ARBEITSAUFTRÄGE
a) Gib den Abschnitt des Lesetexts zwischen „Wir, das sind“ und „noch niemand eingelassen.“ einschließlich wortgetreu wieder.
b) Prüfe anhand des Lesetexts, ob diese Aussagen stimmen: (i) Die Gruppe wirbt in der Zeitung «Tachles» für ihr Angebot. (ii) In Zürich leben rund 2000 ultraorthodoxe Juden. (iii) Jemand hat sich bereits zu einem Treffen bereit erklärt. Antworte jeweils mit Ja oder Nein und zitiere die entscheidenden Worte aus dem Lesetext.

Sam Friedmans Handy klingelt in letzter Zeit häufiger als sonst. Manchmal meldet sich eine Männerstimme und erkundigt sich, ob ein Herr Sowieso da sei. Und ist dann schnell wieder weg. Friedman kennt die Stimmen, sie gehören Mitgliedern der ultraorthodoxen jüdischen Gemeinde in Zürich. Er ist mit diesen Männern aufgewachsen. Die ominösen Anrufe haben nur einen Zweck, sagt er: «Das ist ihre Art herauszufinden, wer wir sind. Direkt fragen würde keiner.»
Wir, das sind Friedman und eine kleine Gruppe von ehemaligen ultraorthodoxen Juden. Sie haben gerade die Plattform derachim.ch gegründet, um Aussteigewilligen zu helfen. Sie wollen ihnen psychologisch und juristisch beistehen. Dafür machen sie nicht in der jüdischen Zeitung «Tachles» Werbung, nur ein paar Aufkleber mit Friedmans Nummer zeugen im Zürcher Kreis 3 davon – im Herzen der jüdisch-ultraorthodoxen Gemeinde. Bislang gab es scheue Anfragen übers Telefon, auf ein Treffen hat sich noch niemand eingelassen.
Für die Freiheit zahlen sie einen hohen Preis
Friedman ist mutig. Was er und die Derachim-Leute tun, ist ein Skandal. Ein Verrat. So etwas gab es in der Geschichte des ultraorthodoxen Judentums in der Schweiz noch nie. Die rund 2000 ultraorthodoxen Juden in Zürich leben in einer abgeschotteten Welt mit eigenen, meist nach Geschlechtern getrennten Schulen, Lebensmittelläden, Altersheimen, Friedhöfen, einem Rettungsdienst, einer Metzgerei und einer Bäckerei. Alles in Gehdistanz zur Synagoge. Man will unter sich bleiben. Jeder kennt jeden, jeder weiss alles.
Wer so aufwächst und es wagt auszusteigen, steht plötzlich alleine da. Und ist auf der Suche nach einer neuen Identität. Wie schwierig dieser Weg ist, zeigen die Geschichten von Sam Friedman und einem gleichgesinnten Freund. Und die Tatsache, dass ein dritter Aussteiger kurz vor Redaktionsschluss seine Aussagen zurückzog – aus Angst, erkannt zu werden.

[Gespeicherte Einträge]
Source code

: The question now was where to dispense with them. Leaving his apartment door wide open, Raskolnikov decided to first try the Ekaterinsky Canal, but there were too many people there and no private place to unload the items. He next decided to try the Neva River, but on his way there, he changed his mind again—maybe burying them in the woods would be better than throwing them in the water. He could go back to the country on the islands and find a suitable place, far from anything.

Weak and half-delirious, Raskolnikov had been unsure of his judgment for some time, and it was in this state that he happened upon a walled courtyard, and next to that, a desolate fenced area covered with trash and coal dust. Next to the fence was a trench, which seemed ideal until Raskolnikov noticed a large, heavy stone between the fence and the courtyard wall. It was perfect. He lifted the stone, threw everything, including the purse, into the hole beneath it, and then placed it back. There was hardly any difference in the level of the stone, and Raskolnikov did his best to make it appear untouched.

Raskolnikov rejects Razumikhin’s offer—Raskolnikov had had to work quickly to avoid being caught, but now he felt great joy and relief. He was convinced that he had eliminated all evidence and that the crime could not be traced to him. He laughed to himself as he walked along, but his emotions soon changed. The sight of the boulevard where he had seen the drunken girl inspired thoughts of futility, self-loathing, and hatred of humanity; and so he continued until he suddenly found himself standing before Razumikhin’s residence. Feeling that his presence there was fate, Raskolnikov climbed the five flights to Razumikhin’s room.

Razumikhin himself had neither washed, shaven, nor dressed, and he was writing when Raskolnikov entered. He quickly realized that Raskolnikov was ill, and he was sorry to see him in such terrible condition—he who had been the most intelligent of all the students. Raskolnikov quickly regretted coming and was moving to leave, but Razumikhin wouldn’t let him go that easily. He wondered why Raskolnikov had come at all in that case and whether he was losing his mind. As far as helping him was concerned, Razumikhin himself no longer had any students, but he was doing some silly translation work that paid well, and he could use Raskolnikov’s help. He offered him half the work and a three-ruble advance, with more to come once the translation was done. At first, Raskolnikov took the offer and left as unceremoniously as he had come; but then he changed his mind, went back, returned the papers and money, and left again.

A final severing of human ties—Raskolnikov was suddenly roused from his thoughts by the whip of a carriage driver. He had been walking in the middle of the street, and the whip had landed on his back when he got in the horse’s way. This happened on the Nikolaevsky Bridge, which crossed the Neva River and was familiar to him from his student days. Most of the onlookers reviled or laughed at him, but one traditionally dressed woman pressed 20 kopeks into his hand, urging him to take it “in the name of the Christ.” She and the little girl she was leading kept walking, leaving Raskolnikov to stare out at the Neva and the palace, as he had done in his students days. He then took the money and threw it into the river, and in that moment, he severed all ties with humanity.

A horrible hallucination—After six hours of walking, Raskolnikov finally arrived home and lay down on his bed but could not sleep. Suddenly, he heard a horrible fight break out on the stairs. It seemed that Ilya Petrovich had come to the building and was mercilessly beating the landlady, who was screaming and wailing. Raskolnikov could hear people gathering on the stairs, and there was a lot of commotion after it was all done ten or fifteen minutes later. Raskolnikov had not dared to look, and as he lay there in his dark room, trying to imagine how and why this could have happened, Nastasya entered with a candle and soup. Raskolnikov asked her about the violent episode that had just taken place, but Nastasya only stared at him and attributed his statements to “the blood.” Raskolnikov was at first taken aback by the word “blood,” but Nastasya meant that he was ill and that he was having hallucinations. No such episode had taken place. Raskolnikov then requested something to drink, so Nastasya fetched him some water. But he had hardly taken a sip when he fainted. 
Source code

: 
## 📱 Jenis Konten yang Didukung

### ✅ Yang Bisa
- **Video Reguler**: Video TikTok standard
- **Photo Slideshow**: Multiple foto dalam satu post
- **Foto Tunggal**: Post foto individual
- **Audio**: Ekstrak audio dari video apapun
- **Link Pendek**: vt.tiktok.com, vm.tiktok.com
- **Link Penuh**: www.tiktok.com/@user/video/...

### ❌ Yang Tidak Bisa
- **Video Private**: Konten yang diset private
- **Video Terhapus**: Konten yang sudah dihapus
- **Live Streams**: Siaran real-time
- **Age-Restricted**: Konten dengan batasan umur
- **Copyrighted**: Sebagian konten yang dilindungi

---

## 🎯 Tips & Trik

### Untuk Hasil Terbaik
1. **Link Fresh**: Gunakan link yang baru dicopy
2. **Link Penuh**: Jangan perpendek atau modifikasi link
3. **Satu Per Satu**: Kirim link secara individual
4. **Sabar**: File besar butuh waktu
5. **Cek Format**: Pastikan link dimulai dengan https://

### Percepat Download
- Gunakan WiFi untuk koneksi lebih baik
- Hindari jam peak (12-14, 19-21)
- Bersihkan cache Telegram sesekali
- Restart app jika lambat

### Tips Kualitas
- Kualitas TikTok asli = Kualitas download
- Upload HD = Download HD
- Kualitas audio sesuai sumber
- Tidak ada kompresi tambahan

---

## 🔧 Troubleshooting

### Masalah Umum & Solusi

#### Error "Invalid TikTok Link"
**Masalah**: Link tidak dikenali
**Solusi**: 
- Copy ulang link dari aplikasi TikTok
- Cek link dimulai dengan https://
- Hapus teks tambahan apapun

LÖSUNGEN
a)
Wir, das sind Friedman und eine kleine Gruppe von ehemaligen ultraorthodoxen Juden. Sie haben gerade die Plattform derachim.ch gegründet, um Aussteigewilligen zu helfen. Sie wollen ihnen psychologisch und juristisch beistehen. Dafür machen sie nicht in der jüdischen Zeitung «Tachles» Werbung, nur ein paar Aufkleber mit Friedmans Nummer zeugen im Zürcher Kreis 3 davon – im Herzen der jüdisch-ultraorthodoxen Gemeinde. Bislang gab es scheue Anfragen übers Telefon, auf ein Treffen hat sich noch niemand eingelassen.

b)
(i) Nein: „Dafür machen sie nicht in der jüdischen Zeitung «Tachles» Werbung“
(ii) Ja: „Die rund 2000 ultraorthodoxen Juden in Zürich“
(iii) Nein: „auf ein Treffen hat sich noch niemand eingelassen“